▶ _TASK DIRECTIONS_: Only the pictures are to be left out; write out the rest of the data exactly.

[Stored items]
Content starts

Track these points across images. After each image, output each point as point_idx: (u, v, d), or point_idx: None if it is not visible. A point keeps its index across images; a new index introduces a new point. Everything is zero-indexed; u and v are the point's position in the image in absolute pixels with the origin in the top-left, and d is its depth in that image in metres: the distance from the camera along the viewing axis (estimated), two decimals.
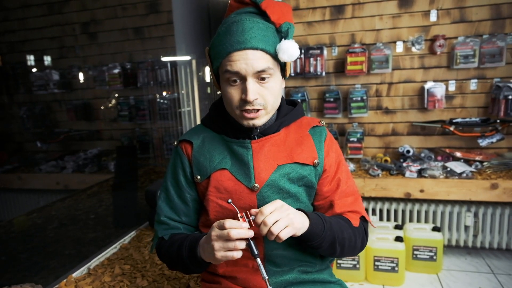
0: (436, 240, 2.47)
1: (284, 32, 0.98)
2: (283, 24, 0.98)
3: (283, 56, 0.96)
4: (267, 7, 0.98)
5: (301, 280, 1.07)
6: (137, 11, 3.35)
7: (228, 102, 1.02)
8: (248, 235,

Content ends

▶ _THE ANSWER_:
Track these points across images. After each image, output each point as point_idx: (u, v, d), or point_idx: None if it is not visible. A point keeps its index across images; a new index introduces a new point. Everything is zero-indexed; u and v are the point's position in the image in absolute pixels with the origin in the top-left, and d is its depth in that image in metres: the distance from the camera along the viewing axis (estimated), two decimals.
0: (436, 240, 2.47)
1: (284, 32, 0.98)
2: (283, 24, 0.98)
3: (283, 56, 0.96)
4: (267, 7, 0.98)
5: (301, 280, 1.07)
6: (137, 11, 3.35)
7: (228, 102, 1.02)
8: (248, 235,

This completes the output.